I never used samtools mpileup on galaxy but how did you counted the number of reads in the mpileup file?
Oh I counted later down the pipline. I use compute and I end up with a table with read number included
Did you used the output option --output-QNAME?
I am asking because although it is possible the get the total amount of reads from a mpileup file it is not that easy. As far as I can think of. And also as far as I know (but can be wrong) you can not do that with the compute tool. And again I can be wrong but I have the feeling you are misunderstanding the mpileup output.
I did not use the output option --output-QNAME. Well if the max-per-file depth does not determine how many reads at each base position, what does it do? Column 4 shows read number at each position? or am I completely wrong?

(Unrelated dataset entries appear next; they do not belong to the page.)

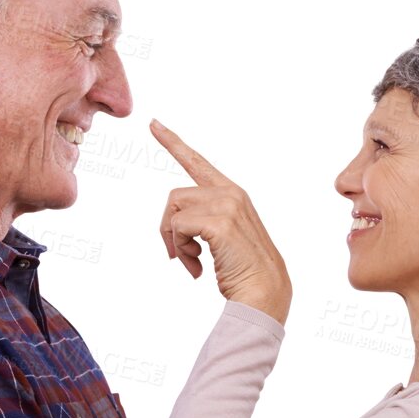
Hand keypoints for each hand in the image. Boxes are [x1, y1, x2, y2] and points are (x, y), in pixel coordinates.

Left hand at [150, 118, 291, 321]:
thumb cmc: (245, 272)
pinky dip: (180, 249)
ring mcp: (227, 205)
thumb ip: (203, 221)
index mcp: (233, 194)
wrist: (265, 293)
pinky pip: (177, 226)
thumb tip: (174, 226)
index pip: (197, 162)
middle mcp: (231, 193)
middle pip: (174, 195)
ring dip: (174, 241)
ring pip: (173, 211)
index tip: (153, 124)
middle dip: (166, 229)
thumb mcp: (223, 238)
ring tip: (192, 262)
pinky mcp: (220, 222)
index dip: (173, 143)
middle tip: (179, 257)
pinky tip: (196, 267)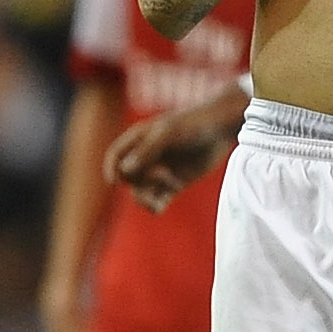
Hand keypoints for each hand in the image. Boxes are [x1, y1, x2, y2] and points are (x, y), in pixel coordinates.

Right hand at [103, 105, 238, 212]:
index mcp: (139, 139)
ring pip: (141, 193)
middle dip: (141, 181)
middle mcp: (147, 156)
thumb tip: (125, 171)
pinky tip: (162, 205)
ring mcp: (160, 171)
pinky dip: (156, 206)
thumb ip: (146, 151)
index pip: (115, 157)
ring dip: (147, 198)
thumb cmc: (193, 125)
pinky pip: (158, 201)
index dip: (111, 170)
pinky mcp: (175, 183)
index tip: (115, 183)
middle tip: (166, 174)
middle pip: (128, 178)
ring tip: (164, 196)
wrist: (221, 129)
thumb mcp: (169, 134)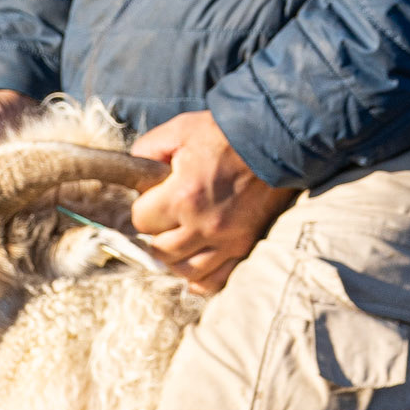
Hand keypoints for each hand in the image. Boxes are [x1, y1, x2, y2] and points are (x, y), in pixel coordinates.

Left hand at [130, 110, 293, 295]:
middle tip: (166, 218)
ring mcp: (228, 240)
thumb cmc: (226, 133)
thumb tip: (134, 172)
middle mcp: (204, 225)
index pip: (141, 221)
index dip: (144, 208)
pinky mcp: (246, 245)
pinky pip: (218, 280)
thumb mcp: (180, 130)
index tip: (154, 198)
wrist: (275, 139)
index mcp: (183, 196)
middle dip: (157, 234)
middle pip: (161, 251)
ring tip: (180, 239)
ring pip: (186, 271)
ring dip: (176, 258)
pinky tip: (197, 261)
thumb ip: (148, 150)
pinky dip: (202, 277)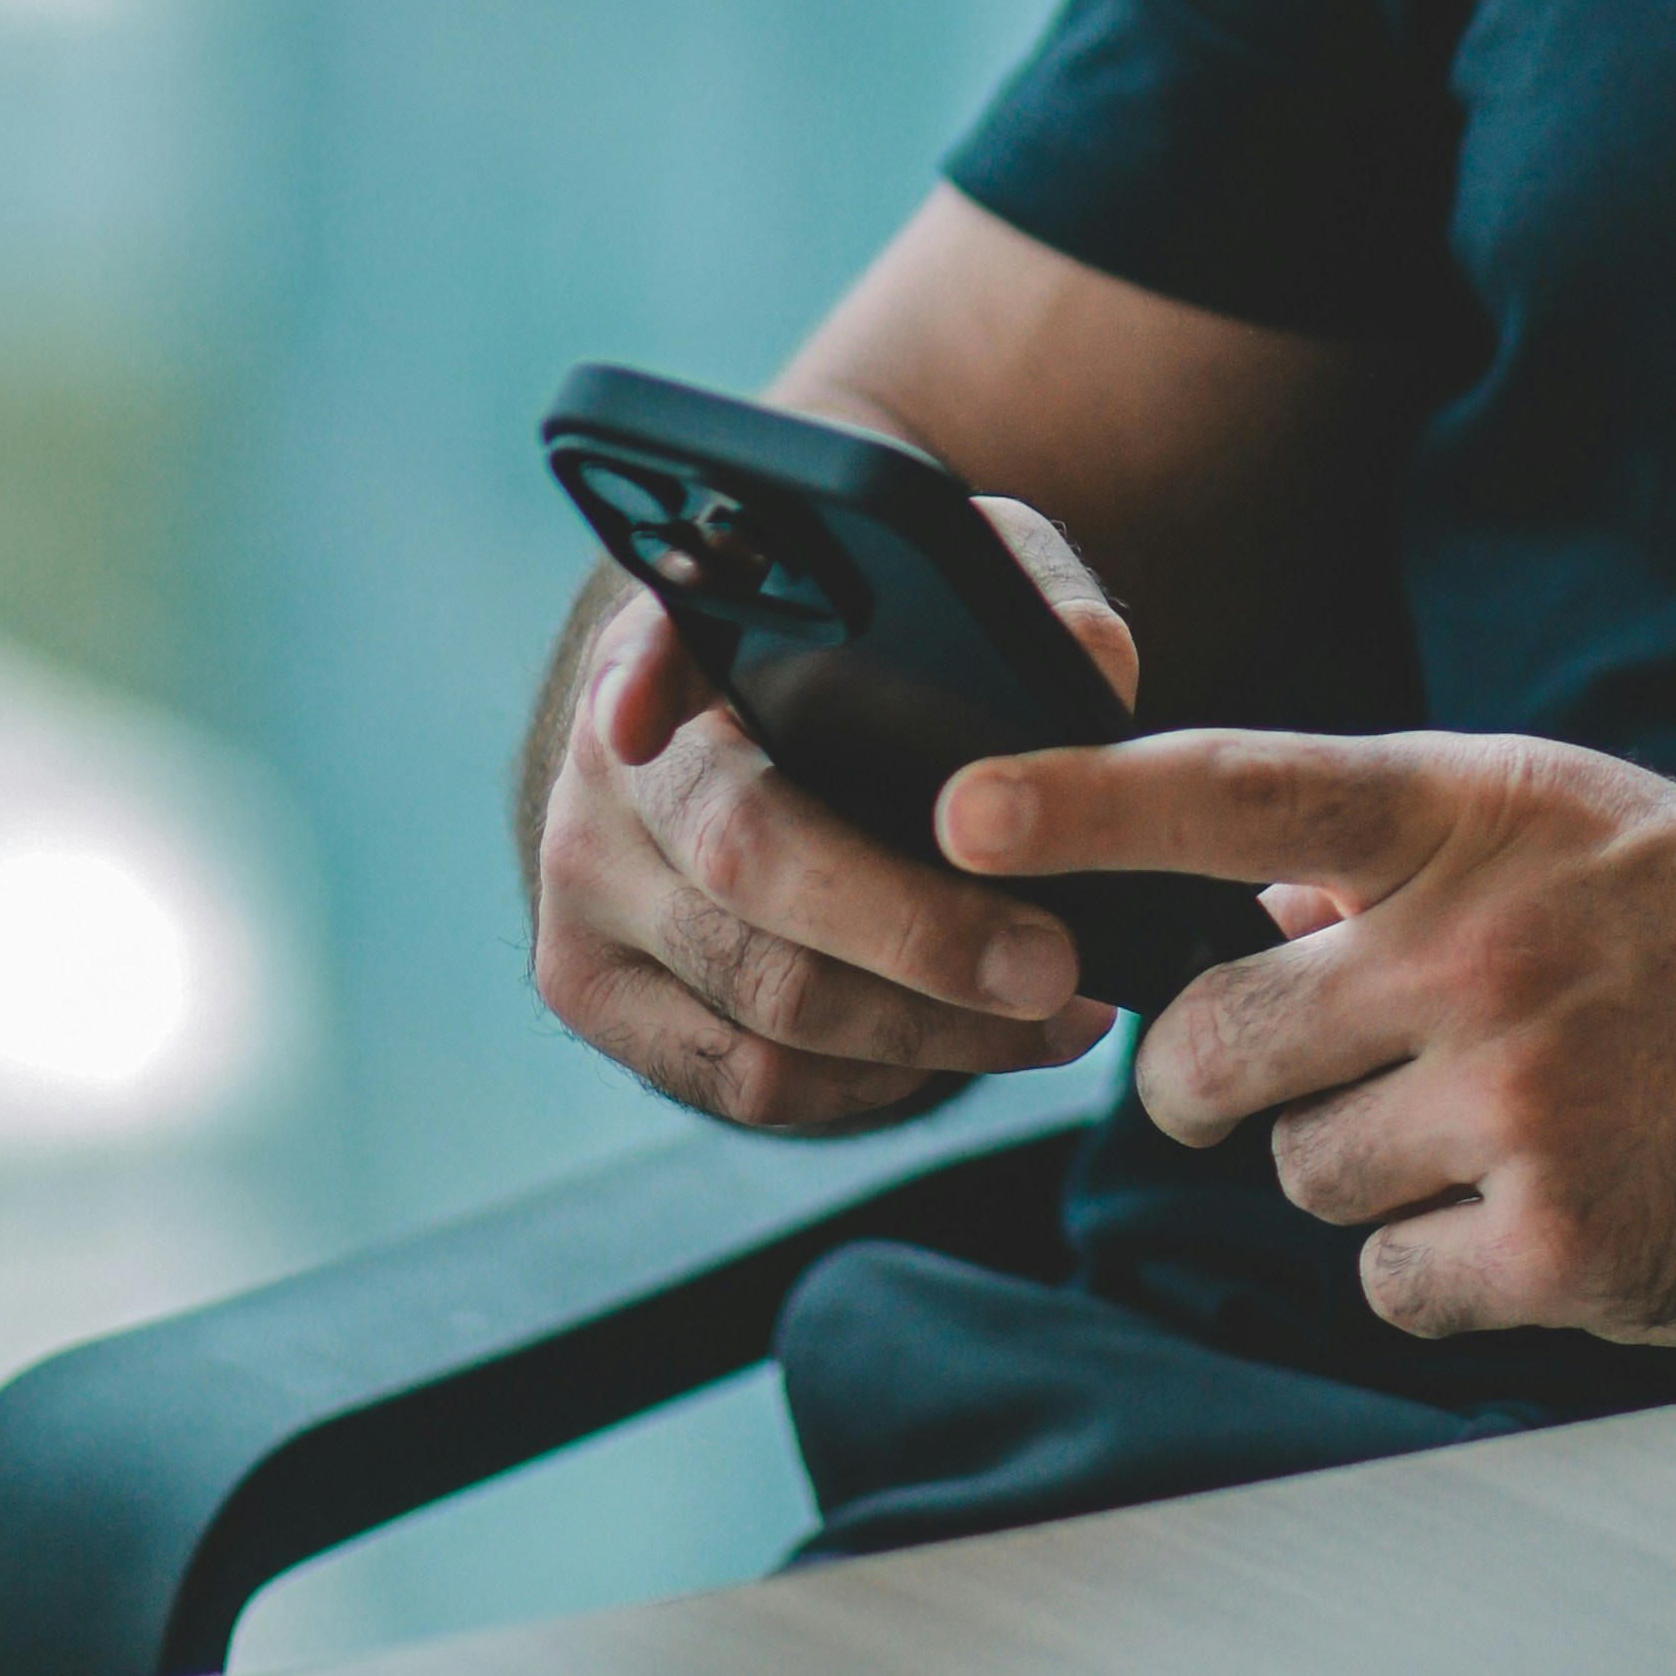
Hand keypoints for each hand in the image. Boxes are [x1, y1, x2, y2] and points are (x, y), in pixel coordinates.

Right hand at [530, 503, 1135, 1132]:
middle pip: (747, 859)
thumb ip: (1018, 596)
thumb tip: (1090, 662)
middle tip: (1053, 962)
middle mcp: (605, 765)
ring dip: (927, 1030)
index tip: (640, 717)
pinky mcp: (596, 996)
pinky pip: (747, 1076)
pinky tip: (965, 1044)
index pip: (642, 643)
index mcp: (677, 638)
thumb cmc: (872, 662)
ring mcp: (584, 891)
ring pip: (761, 997)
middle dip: (916, 929)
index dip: (640, 682)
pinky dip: (873, 1079)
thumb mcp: (946, 597)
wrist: (757, 752)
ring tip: (1052, 1015)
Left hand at [936, 722, 1675, 1344]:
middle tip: (1312, 1084)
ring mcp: (1517, 1100)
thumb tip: (1264, 893)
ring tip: (1521, 1138)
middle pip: (1210, 1050)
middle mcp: (1479, 946)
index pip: (1235, 790)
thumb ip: (1421, 856)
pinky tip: (1560, 1223)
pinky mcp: (1561, 1247)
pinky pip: (1394, 1286)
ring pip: (1305, 1180)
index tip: (956, 811)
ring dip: (1375, 1180)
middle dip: (1228, 1086)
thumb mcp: (1596, 834)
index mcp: (1482, 814)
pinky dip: (1453, 1276)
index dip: (1081, 804)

Yes column 4 shows the depth (amount of reads) mapped on that specific position so that is correct. But just summing up that column will not give you the correct total amount of mapped reads. Because let’s say you have position 500 and 501, a (big) part of the reads mapped on those positions are the same reads and counted double. And if you have 9M reads, they will be spread out over the full reference.
If you want to know the total amount of mapped reads you need to use Samtools flagstat.
You are right. I used Samtools flagstat and I got 9 M reads aligned (99.5% aligned). Is there anyway of checking how much reads I have after Samtools?
I still only have max 250,000 reads at a position following samtools.
So you are expecting more then 250,000 reads per position. You could double check this with Samtools depth. Also in samtools mpileup you can disable the max depth by using a value of 0.
EDIT:
You also may need to rephrase your question.
I also noticed that if I set the max per file depth to anything between 300,000-1,000,000, I still get 250,000 as my output.
If the max is 300,000 and the depth is lower then that (250,000) why would it change? I would expect a change if you set the max-depth to a lower then 250,000 value. Like 8000 or something
With Samtools depth I am getting ~7000 coverage at each position.
I expected more than 250,000 at each position because its 9 M reads over a genome size of 4 kb.
It seems I am losing 10,000 coverage at the BWA alignment stage. It is not samtools. Thanks for your help.